The Academy Awards on Sunday were many things -- long, at times uncomfortable, sometimes quite moving and occasionally politically charged. With the Oscars themselves taking place amid controversy over their lack of diversity -- and by extension the entire film industry's -- some edgy moments were to be expected, but there were unexpected, incisive moments, too.
Adam McKay dumps on Trump: "The Big Short" director referenced the ongoing presidential election campaign when accepting the Oscar for Best Adapted Screenplay. In a dig at Republican front-runner Donald Trump, McKay said: "If you don’t want big money to control government, don’t vote for candidates that take money from big banks, oil or weirdo billionaires: Stop!"
Costume Design winner's prediction: "Mad Max: Fury Road" costume designer Jenny Beavan made the first, but not the last reference to climate change from on stage, which has curiously been on the sidelines as an issue throughout much of the 2016 election cycle. She said the apocalyptic film could be very "prophetic" if "we're not kinder to each other and if we don't stop polluting our atmosphere."
Andy Serkis also slams Trump: In the second and last zinger directed at Trump of the night (host Chris Rock never mentioned him) legendary motion capture performer Andy Serkis (of "Lord of the Rings" and "Planet of the Apes" fame) went out of his way to insult the GOP candidate, comparing him to a "meglomaniacal monster."
A film that made a difference: Sharmeen Obaid-Chinoy, who won for Best Documentary Short said that her film "A Girl In the River: The Price of Forgiveness" -- the result of "determined women" -- inspired the prime minister of Pakistan to change his country's law on honor killing."That is the power of film, " said Obaid-Chinoy.

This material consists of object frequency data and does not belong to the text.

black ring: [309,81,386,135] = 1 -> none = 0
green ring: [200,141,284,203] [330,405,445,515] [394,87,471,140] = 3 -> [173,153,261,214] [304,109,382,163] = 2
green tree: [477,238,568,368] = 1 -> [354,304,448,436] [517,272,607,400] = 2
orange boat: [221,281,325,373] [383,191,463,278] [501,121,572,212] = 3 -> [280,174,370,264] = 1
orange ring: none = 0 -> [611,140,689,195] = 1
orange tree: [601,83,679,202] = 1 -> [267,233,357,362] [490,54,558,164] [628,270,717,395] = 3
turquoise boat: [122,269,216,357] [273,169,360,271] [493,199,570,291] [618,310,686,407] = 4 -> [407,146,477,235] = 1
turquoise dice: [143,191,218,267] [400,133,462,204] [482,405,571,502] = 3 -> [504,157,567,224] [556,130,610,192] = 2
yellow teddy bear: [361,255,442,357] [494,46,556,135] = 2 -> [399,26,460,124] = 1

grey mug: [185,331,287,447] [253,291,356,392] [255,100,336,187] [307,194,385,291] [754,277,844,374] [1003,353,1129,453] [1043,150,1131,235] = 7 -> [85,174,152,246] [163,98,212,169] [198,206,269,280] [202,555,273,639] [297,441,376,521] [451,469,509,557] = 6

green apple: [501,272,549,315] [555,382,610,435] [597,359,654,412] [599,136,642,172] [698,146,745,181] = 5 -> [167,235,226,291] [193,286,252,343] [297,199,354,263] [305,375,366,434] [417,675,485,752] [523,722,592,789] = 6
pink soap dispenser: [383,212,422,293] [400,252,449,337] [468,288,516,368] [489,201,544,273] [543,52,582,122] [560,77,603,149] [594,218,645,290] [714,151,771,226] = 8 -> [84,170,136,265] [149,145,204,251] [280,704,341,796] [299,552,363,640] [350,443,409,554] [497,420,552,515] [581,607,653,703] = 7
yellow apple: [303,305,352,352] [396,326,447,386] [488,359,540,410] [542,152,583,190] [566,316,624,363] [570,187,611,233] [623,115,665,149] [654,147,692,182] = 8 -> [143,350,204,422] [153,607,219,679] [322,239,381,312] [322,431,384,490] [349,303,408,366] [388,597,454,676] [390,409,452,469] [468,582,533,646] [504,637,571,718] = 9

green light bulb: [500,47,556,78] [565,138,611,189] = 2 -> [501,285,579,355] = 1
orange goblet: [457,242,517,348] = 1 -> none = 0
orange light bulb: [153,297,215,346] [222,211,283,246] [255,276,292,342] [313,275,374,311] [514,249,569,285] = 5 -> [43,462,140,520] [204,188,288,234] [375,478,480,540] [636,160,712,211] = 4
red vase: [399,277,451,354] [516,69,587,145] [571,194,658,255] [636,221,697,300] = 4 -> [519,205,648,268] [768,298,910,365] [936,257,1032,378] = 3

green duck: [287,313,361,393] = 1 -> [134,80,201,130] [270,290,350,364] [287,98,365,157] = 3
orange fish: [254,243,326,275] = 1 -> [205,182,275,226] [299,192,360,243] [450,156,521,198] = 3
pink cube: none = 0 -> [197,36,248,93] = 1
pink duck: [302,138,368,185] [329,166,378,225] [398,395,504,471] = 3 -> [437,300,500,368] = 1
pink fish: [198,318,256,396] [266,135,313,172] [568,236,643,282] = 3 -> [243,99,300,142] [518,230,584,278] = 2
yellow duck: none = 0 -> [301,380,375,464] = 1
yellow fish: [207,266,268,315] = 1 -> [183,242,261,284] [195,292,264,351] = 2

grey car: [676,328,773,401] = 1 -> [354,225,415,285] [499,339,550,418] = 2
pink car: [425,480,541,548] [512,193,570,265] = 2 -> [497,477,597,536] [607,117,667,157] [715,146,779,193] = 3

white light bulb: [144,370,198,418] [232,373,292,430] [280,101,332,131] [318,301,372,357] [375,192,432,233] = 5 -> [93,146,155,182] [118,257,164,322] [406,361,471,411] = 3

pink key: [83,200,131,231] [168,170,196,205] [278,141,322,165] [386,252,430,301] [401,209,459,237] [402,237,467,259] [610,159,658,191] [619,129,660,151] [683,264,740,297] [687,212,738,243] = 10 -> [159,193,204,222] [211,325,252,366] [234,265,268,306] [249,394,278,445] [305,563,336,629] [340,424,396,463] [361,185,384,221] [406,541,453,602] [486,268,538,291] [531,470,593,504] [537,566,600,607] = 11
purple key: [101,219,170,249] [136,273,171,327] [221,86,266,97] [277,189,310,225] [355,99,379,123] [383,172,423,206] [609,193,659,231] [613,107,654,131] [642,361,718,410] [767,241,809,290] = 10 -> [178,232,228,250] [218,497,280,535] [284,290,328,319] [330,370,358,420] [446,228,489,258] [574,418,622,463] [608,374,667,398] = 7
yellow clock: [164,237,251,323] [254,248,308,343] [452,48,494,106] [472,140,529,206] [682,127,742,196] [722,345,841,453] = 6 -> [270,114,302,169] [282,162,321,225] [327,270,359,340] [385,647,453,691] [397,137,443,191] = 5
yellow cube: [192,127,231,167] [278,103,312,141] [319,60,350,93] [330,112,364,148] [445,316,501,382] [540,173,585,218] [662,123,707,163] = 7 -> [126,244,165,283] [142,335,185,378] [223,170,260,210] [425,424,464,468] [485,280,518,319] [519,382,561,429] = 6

In an awards show dominated by male filmmakers, her win was a refreshing breath of fresh air.
"Til it Happens to You" provokes tears: In arguably the most emotional moment of the night Lady Gaga performed a dramatic version of her ballad "Til It Happens to You" seated at a piano with little of her usual theatrics. The finale of the song was capped with dozens of alleged sexual abuse victims walking on stage. They clasped and raised their hands high, receiving a rousing round of applause. Several audience members were visibly in tears when the lights went up.
Sam Smith's "very proud gay" moment: Lady Gaga ended up losing the Best Song award unexpectedly to crooner Sam Smith for his "Spectre" theme song "Writing's On the Wall." Smith referenced Sir Ian McKellen's claim that no openly gay man had won an Oscar before: "If this is the case, even if it isn't the case, I wanna dedicate this to the LGBT community all around the world. I stand here tonight as a proud gay man and I hope we can all stand here together as equals one day," he said.
Allejandro G. Inarritu's talks color: In an emotional Best Director victory speech (his second in a row, he won in 2015 for "Birdman"), "The Revenant" director made a powerful plea for diversity. As the first director of color to win two Oscars in a row, Inarritu acknowledged how "lucky" he was to be the Oscar stage, called on viewers to "liberate themselves from all prejudices" and said he looked forward to the day where the "color of the skin become as irrelevant as the length of hair."
Leonardo DiCaprio gets global: In the acceptance speech virtually every Oscar prognosticator predicted, Leonardo DiCaprio finally took home an Oscar after five previous nominations. He used the last leg of his speech to address his passion for environmental issues. After pointing out that last year was the hottest in record history, DiCaprio said, "Climate change is real and it is happening right now. It is the most urgent threat facing our entire species. And we need to work collectively together and stop procrastinating."
"Spotlight" surprise: In one of the biggest shocks of the night, the critically acclaimed journalism drama "Spotlight" beat the heavily favored "Revenant" in the Best Picture category. The film explored the Boston Globe investigation of the Catholic Church's child abuse scandal and one of its producers Michael Sugar said he hoped the movie provide a voice for victims "that will resonate all the way to Vatican."
"Pope Francis, it's time to protect the children and restore the faith," he added.